Scotland's plans to accelerate offshore wind development are facing resistance from the fishing industry, which has accused government agencies of rushing some projects forward without proper consultation.
The Shetland Fishermen’s Association and Shetland Fish Producers’ Organization, known collectively as Shetland Fishermen (SFA), has raised concerns over plans to locate offshore wind farms in rich fishing grounds west of Shetland - a development that could have adverse impacts on commercial fishing.
SFA has expressed anger over “a series of glaring flaws in the process” for new leasing of offshore wind farms that are designed to help decarbonize Scotland’s oil and gas sector. These projects are being undertaken by Crown Estate Scotland.
The concerns relate to the Innovation and Targeted Oil and Gas (INTOG) leasing round, under which developers have been invited to apply for the right to build offshore wind farms specifically for the purpose of providing low carbon electricity to offshore oil and gas installations.
Crown Estate Scotland announced in September that it plans to open the leasing process for applications in early 2022. The process is entirely separate to the giant ScotWind leasing round, which is currently under way for commercial-scale offshore wind projects across Scotland.
“The Shetland fishing industry depends on these rich grounds to the west of the islands for catching, and is hugely concerned that proper assessment of the potential impact of INTOG offshore wind on fishing is not being made,” said Sheila Keith, SFA policy officer.
She added that while the fishing industry will always support the aim of lowering carbon emissions, the INTOG consultation is being rushed through with scant attention to detail - unlike ScotWind, which involved widespread and detailed consultation.
SFA says that data on fishing activity in the areas under consideration is limited to bottom trawling and excludes other forms of fishing, like seine netting, pelagic hauls, gillnetting and longlining. It is also confined to activities by Scottish vessels, leaving out fleets from the rest of the UK, the European Union, Norway and Faroe.
“The whole process should be slowed down so that the industry can gather and fully assess fishing data from these areas. That way, existing fishing opportunities and activities can be safeguarded as required in the National Marine Plan,” said Keith.

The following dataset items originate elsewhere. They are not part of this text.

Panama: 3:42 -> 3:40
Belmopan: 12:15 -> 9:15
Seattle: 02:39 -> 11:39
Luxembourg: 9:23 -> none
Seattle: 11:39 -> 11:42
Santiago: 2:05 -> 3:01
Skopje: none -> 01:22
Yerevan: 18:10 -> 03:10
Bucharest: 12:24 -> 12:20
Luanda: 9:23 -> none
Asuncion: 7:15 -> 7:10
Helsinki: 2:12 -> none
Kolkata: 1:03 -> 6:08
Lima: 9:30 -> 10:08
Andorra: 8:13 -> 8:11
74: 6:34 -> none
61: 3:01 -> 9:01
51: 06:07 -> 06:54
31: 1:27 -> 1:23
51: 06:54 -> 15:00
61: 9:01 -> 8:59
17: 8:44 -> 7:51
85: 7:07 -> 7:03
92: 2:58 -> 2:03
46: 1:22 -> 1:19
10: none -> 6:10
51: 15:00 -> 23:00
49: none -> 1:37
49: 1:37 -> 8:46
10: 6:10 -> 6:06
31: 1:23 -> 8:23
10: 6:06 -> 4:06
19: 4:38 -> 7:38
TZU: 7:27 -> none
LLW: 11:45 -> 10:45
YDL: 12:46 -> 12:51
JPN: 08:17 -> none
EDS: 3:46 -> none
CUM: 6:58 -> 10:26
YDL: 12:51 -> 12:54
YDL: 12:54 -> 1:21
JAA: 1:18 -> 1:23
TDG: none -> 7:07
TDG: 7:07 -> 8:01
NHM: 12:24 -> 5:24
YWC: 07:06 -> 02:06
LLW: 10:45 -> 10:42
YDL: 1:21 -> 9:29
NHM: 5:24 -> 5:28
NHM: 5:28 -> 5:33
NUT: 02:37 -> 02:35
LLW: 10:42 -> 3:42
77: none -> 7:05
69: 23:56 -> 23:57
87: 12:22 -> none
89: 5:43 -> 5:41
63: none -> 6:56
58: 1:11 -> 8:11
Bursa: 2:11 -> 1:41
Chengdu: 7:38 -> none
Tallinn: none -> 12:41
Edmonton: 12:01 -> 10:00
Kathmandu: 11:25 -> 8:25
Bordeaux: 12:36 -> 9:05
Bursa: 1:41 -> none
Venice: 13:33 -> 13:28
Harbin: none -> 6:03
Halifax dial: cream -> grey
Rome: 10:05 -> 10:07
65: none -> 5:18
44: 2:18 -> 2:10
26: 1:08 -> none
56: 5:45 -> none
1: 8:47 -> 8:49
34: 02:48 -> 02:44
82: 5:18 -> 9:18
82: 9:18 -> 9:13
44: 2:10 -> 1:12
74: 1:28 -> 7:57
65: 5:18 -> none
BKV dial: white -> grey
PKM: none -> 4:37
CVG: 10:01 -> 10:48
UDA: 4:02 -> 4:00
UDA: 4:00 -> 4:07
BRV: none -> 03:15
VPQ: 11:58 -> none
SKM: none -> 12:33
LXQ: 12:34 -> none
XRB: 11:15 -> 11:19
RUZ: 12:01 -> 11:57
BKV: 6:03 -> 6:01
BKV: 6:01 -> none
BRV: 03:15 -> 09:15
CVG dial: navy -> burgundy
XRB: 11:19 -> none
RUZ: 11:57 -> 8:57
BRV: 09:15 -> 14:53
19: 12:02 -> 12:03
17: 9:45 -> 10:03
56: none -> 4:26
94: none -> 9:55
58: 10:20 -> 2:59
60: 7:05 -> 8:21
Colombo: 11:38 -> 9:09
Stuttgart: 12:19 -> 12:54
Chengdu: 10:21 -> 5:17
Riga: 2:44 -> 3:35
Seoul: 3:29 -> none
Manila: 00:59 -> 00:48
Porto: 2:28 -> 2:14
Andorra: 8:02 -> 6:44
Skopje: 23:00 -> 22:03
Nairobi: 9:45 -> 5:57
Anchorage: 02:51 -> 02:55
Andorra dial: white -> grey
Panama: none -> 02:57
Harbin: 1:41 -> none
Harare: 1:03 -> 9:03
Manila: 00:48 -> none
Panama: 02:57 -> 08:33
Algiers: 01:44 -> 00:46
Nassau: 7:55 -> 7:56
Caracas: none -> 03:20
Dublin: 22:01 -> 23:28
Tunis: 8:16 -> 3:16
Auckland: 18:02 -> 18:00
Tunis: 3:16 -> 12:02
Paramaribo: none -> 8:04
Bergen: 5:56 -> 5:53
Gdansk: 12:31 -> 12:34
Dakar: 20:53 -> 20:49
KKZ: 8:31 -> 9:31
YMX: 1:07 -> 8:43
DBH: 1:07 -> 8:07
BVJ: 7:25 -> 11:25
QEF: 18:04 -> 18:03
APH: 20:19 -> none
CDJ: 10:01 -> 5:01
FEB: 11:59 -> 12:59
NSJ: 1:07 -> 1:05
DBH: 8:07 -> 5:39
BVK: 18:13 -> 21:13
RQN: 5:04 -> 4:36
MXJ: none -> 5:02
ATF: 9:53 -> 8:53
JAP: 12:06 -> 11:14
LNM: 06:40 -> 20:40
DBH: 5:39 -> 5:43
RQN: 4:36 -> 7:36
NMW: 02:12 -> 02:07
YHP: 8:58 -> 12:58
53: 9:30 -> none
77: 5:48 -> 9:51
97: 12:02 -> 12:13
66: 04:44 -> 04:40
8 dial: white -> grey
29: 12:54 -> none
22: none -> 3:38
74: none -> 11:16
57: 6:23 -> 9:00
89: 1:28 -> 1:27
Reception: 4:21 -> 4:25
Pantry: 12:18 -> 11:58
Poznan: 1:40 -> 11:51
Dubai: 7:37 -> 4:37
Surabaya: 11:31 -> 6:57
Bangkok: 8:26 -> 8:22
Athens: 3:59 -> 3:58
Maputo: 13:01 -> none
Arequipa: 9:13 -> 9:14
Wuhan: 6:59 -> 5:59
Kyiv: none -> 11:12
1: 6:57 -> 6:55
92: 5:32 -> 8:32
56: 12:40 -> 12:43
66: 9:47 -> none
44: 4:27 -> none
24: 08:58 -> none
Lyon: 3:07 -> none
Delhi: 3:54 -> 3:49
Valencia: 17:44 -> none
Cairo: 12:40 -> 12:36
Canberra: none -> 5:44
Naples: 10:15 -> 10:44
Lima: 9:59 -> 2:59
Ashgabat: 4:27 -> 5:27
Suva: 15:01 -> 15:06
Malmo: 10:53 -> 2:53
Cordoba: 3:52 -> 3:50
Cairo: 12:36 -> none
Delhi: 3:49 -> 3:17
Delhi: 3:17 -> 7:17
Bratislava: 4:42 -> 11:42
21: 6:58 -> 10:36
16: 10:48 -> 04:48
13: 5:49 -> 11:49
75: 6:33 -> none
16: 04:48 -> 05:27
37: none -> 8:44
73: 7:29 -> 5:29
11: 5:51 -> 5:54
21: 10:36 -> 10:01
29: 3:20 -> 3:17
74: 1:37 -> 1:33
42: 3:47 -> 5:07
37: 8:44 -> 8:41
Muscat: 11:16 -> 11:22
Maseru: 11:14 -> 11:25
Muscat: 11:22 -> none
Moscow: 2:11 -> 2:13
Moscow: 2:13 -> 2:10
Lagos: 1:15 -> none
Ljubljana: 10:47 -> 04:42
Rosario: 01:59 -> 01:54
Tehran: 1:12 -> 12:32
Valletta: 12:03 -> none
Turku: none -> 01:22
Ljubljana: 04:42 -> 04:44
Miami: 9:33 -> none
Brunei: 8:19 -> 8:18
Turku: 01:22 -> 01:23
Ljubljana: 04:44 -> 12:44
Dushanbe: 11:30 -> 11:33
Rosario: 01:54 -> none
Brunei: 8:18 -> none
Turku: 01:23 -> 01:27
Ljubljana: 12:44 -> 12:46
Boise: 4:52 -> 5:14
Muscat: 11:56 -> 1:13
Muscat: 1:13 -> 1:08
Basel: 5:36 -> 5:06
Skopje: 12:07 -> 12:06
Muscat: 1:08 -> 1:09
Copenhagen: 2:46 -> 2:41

INTOG is part of a wider scheme to accelerate offshore wind and attain zero emissions. With power generation accounting for around two thirds of oil and gas production emissions, Scottish authorities contend that the electrification of oil and gas installations is vital if industry is going to meet its 2027 and 2030 decarbonization targets as agreed in the North Sea Transition Deal.
The deal, which was agreed in March, is designed to harness the oil and gas sector’s 50 years of energy expertise to accelerate the green energy transition and create a new generation of jobs in communities across the country. Apart from offshore wind, the projects include carbon capture usage and storage and direct power from shore.